### Records to use

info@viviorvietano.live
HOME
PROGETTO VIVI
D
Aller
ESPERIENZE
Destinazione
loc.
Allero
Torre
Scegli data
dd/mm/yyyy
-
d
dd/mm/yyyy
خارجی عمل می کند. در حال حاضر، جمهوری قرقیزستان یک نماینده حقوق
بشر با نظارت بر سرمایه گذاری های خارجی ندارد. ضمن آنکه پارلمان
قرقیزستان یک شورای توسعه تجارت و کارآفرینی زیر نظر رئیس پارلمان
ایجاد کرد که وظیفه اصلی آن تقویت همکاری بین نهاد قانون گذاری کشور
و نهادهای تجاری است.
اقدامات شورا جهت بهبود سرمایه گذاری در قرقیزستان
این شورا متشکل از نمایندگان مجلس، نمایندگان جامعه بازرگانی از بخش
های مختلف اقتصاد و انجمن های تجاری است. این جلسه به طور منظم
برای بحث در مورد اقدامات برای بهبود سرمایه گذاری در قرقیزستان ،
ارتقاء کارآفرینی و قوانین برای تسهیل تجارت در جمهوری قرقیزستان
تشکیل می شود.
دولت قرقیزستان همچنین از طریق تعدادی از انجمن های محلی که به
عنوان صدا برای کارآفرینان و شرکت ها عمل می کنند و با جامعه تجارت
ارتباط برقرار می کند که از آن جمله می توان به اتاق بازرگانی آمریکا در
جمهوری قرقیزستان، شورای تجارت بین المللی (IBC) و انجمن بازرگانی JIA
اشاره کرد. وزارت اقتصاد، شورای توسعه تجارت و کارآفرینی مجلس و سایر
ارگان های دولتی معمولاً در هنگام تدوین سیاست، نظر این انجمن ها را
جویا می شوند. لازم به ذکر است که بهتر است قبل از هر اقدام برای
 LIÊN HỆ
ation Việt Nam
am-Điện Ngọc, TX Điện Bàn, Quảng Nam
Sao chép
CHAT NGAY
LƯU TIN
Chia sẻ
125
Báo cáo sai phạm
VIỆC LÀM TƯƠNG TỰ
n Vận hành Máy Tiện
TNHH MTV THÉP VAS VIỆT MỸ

######

▸ **What you need to do**
Word for word, restate the entries that appear above.

▸ **Result of this exercise**
info@viviorvietano.live
HOME
PROGETTO VIVI
D
Aller
ESPERIENZE
Destinazione
loc.
Allero
Torre
Scegli data
dd/mm/yyyy
-
d
dd/mm/yyyy
خارجی عمل می کند. در حال حاضر، جمهوری قرقیزستان یک نماینده حقوق
بشر با نظارت بر سرمایه گذاری های خارجی ندارد. ضمن آنکه پارلمان
قرقیزستان یک شورای توسعه تجارت و کارآفرینی زیر نظر رئیس پارلمان
ایجاد کرد که وظیفه اصلی آن تقویت همکاری بین نهاد قانون گذاری کشور
و نهادهای تجاری است.
اقدامات شورا جهت بهبود سرمایه گذاری در قرقیزستان
این شورا متشکل از نمایندگان مجلس، نمایندگان جامعه بازرگانی از بخش
های مختلف اقتصاد و انجمن های تجاری است. این جلسه به طور منظم
برای بحث در مورد اقدامات برای بهبود سرمایه گذاری در قرقیزستان ،
ارتقاء کارآفرینی و قوانین برای تسهیل تجارت در جمهوری قرقیزستان
تشکیل می شود.
دولت قرقیزستان همچنین از طریق تعدادی از انجمن های محلی که به
عنوان صدا برای کارآفرینان و شرکت ها عمل می کنند و با جامعه تجارت
ارتباط برقرار می کند که از آن جمله می توان به اتاق بازرگانی آمریکا در
جمهوری قرقیزستان، شورای تجارت بین المللی (IBC) و انجمن بازرگانی JIA
اشاره کرد. وزارت اقتصاد، شورای توسعه تجارت و کارآفرینی مجلس و سایر
ارگان های دولتی معمولاً در هنگام تدوین سیاست، نظر این انجمن ها را
جویا می شوند. لازم به ذکر است که بهتر است قبل از هر اقدام برای
 LIÊN HỆ
ation Việt Nam
am-Điện Ngọc, TX Điện Bàn, Quảng Nam
Sao chép
CHAT NGAY
LƯU TIN
Chia sẻ
125
Báo cáo sai phạm
VIỆC LÀM TƯƠNG TỰ
n Vận hành Máy Tiện
TNHH MTV THÉP VAS VIỆT MỸ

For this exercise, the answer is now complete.